Recul des glaciers, baisse du manteau neigeux à basse et moyenne altitude, dégradation du permafrost… Le réchauffement place les hautes montagnes à un haut degré de risque. Le dégel du permafrost, par exemple, peut conduire à des éboulements rocheux. Selon Samuel Morin, directeur du centre d’étude de la neige Météo France/CNRS et auteur principal du dernier rapport spécial du Groupe d’experts intergouvernemental sur l’évolution du climat (Giec) qui porte sur l’évolution de l’océan et de la cryosphère, sous l’effet du dérèglement climatique, le risque des précipitations intenses dans les montages devient plus important, « même à de très hautes altitudes, dans les endroits où il neige habituellement ».

 

Sans politique d’atténuation qui permettrait de ralentir les émissions de gaz à effet de serre de façon efficace, le réchauffement risque également d’entraîner une pénurie de neige généralisée dans les montagnes européennes, selon une étude parue dans la revue Nature Climate Change lundi 28 août.
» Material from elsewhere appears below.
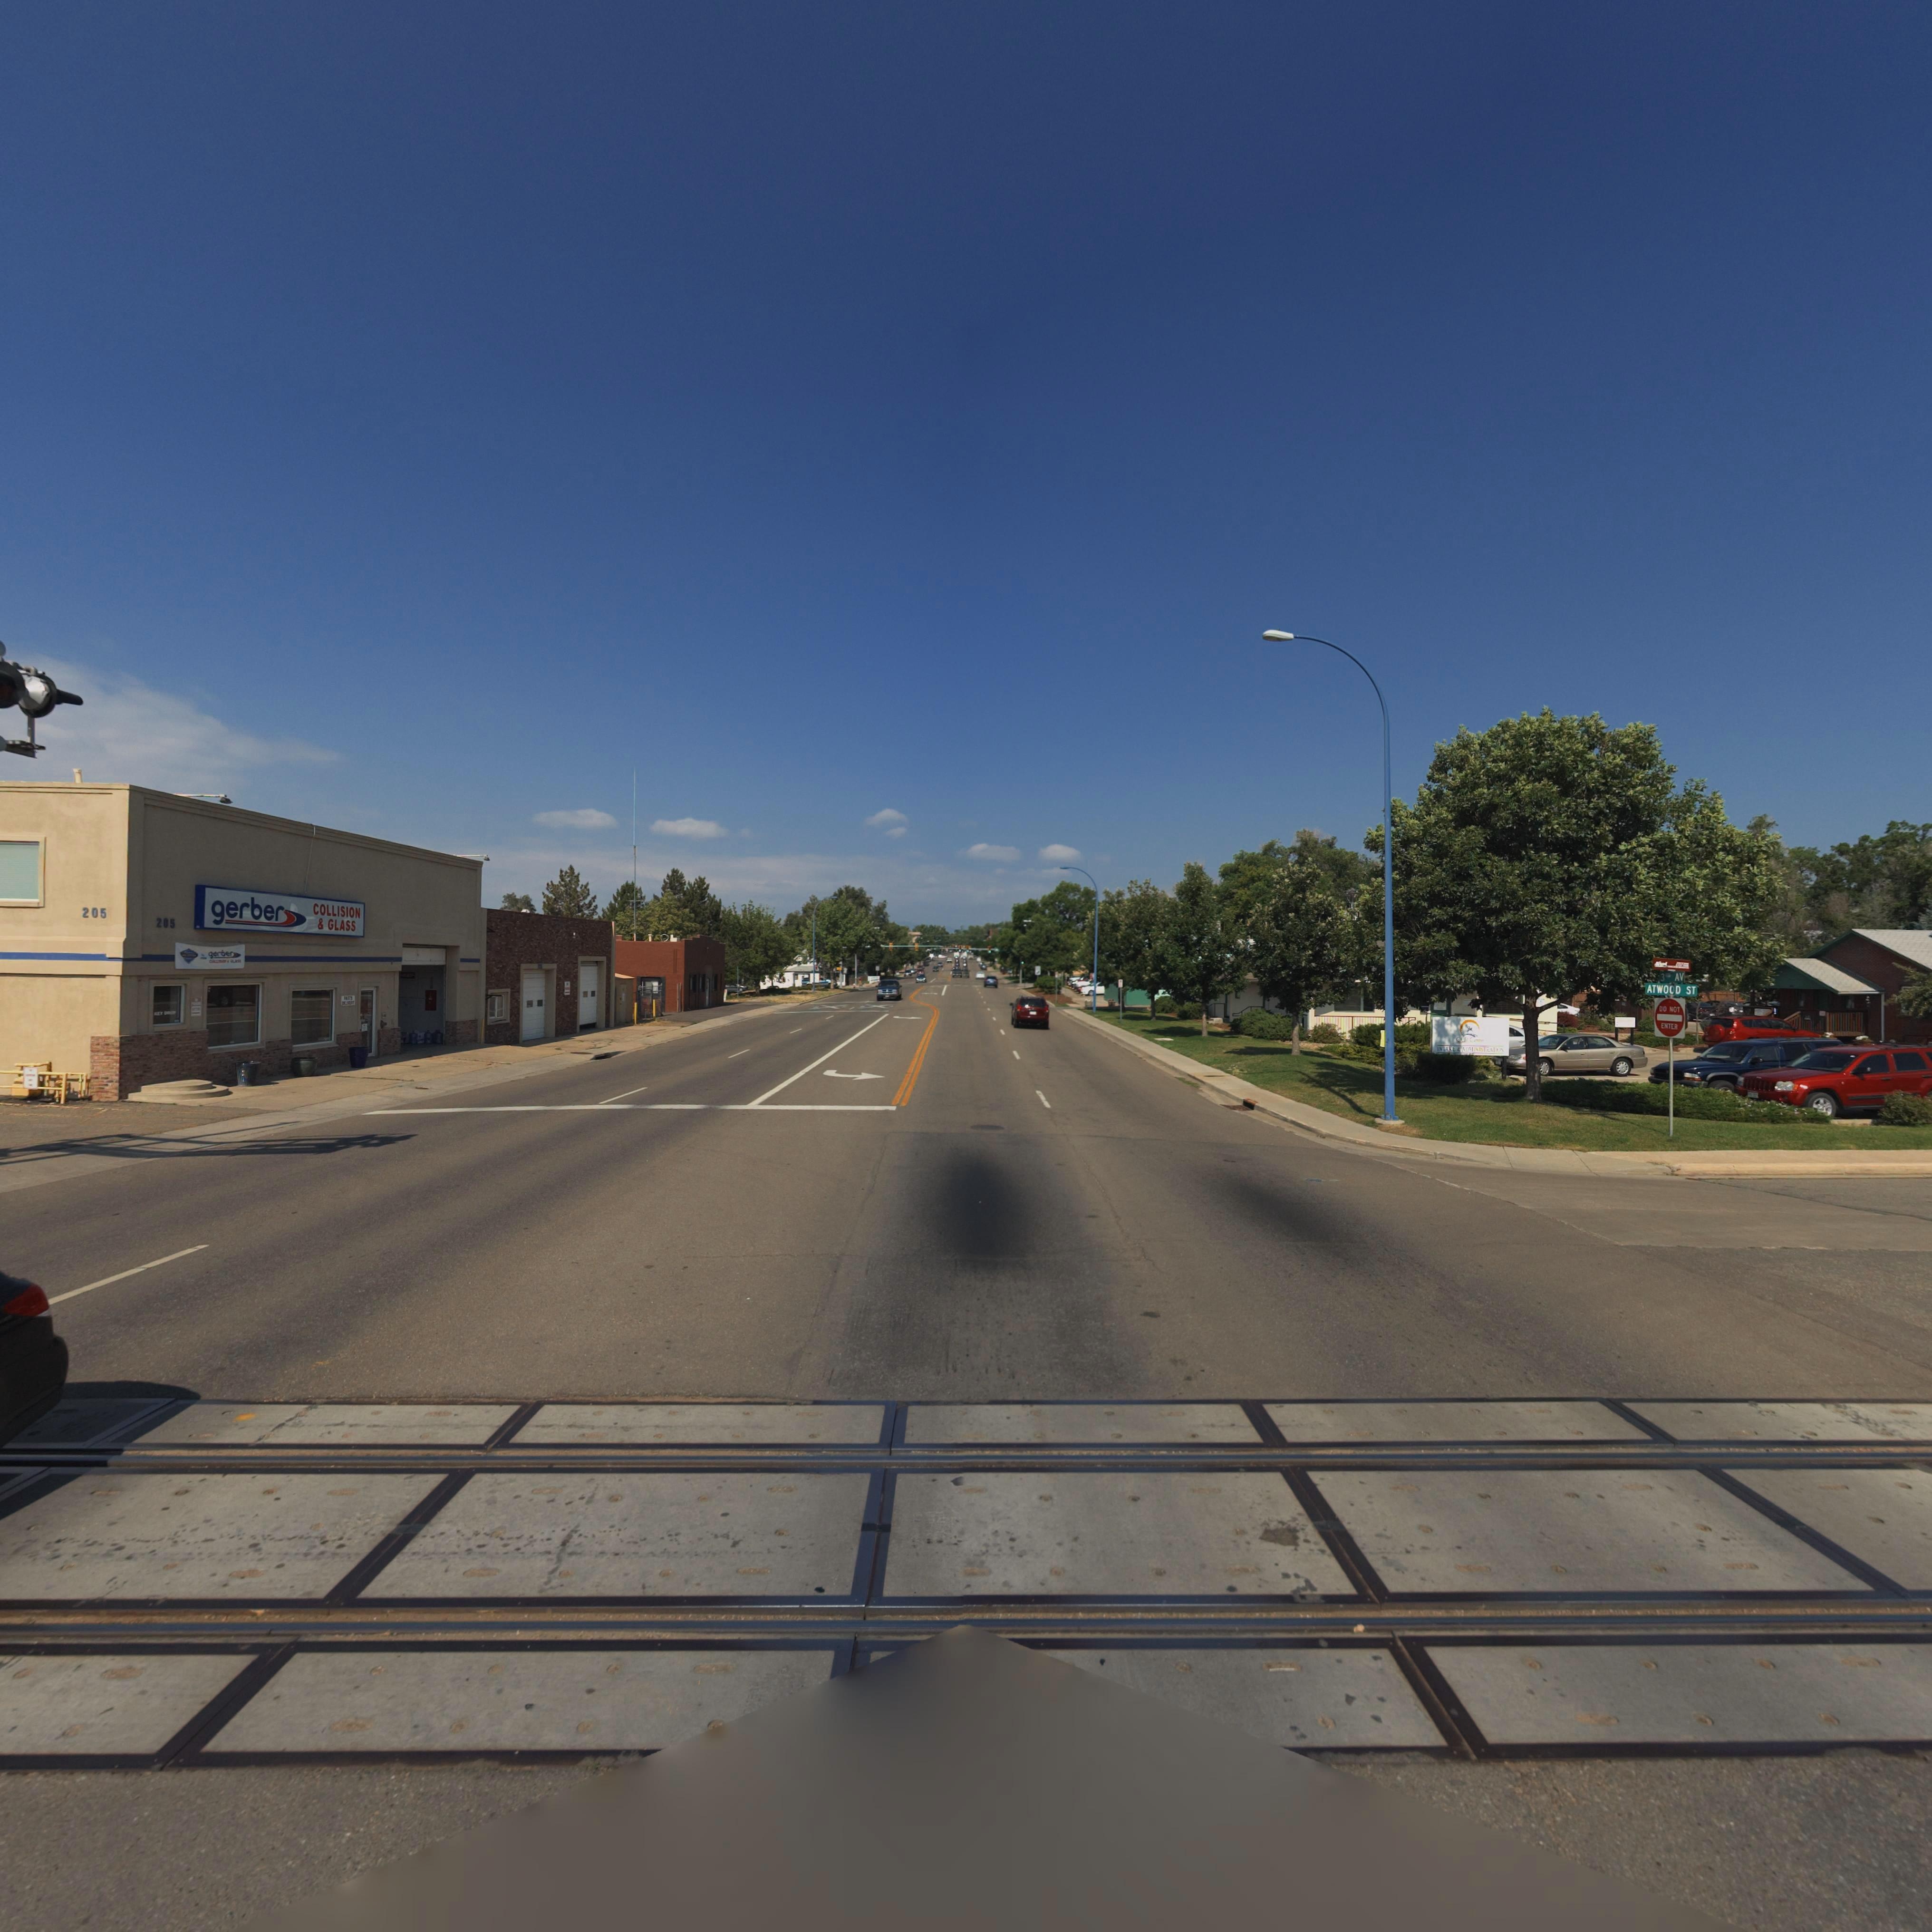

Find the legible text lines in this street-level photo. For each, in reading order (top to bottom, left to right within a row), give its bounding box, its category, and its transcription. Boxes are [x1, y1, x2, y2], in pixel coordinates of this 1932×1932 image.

Réalisée par un groupe de chercheurs européens dont Samuel Morin, cette analyse complète de 2 234 stations de ski dans 28 pays européens révèle que pour des niveaux de réchauffement global de 2 °C et 4 °C respectivement, 53 % et 98 % des stations seront confrontées à un risque très élevé d’enneigement insuffisant, indépendamment de l’échéance.

 

Dans les hautes montagnes, la poursuite de la fonte des neiges est malheureusement un avenir certain. Selon le dernier rapport de synthèse du Giec, les politiques relatives à l’atténuation – si les promesses des gouvernements seront tenues – dirigent la planète vers un réchauffement planétaire proche de 2 °C en milieu de siècle, et de 2,8 °C d’ici à 2100. Sans production de neige artificielle, l’or blanc disparaîtra dans plus de neuf pistes européennes sur dix à la fin du siècle (91 %). 

 

Des situations de très faible enneigement, qui survenaient en moyenne une fois tous les cinq ans entre 1961 et 1990, vont avoir lieu une année sur deux. « Cela signifie que des évènements relativement épisodiques, qui posent déjà des difficultés, deviendront quasiment systématiques », explique Samuel Morin. 

 

Conséquences de la maladaptation 

Ces dernières années, confrontées à de l’enneigement de plus en plus épars, beaucoup de stations de ski se sont lancées dans une course à la neige de culture. Entre 30 % et 40 % des surfaces des stations françaises et suisses sont dotées des canons à neige et autres appareils du même genre, relate Samuel Morin, et le pourcentage est bien supérieur en Italie et en Autriche. 

 

Cette tentative qui vise à adapter l’environnement aux besoins du tourisme soulève de multiples questions. D’abord, la production de neige impliquera une augmentation non négligeable de la consommation en eau et en énergie. Sous les scénarios de réchauffement de 2 °C et de 4 °C, sur une année, la production de neige artificielle qui permettra de couvrir la moitié des pistes françaises fera augmenter la demande d’eau et d’électricité de 23 % et de 32 %, tandis que l’empreinte carbone associée à la production de ces neiges augmentera de 17 % et de 19 %. 

 

Cela est d’autant plus problématique que la neige de culture porte des risques de maladaptation plus graves, car elle perpétue des activités qui sont elles-mêmes fortement émettrices, comme les moyens de déplacement utilisant du combustible fossile. Comptant pour seulement une part très limitée (entre 2 % et 4 %) dans l’empreinte carbone globale des territoires spécialisés dans les sports d’hiver, la production de neige artificielle contribue pourtant à « pérenniser un modèle de développement dont il faut réfléchir à la décarbonation », souligne Samuel Morin. Celle-ci « verrouille les territoires sur des activités fondées sur la neige, et réduit la résilience ainsi que la capacité du secteur à faire face au risque du réchauffement climatique », conclut-il.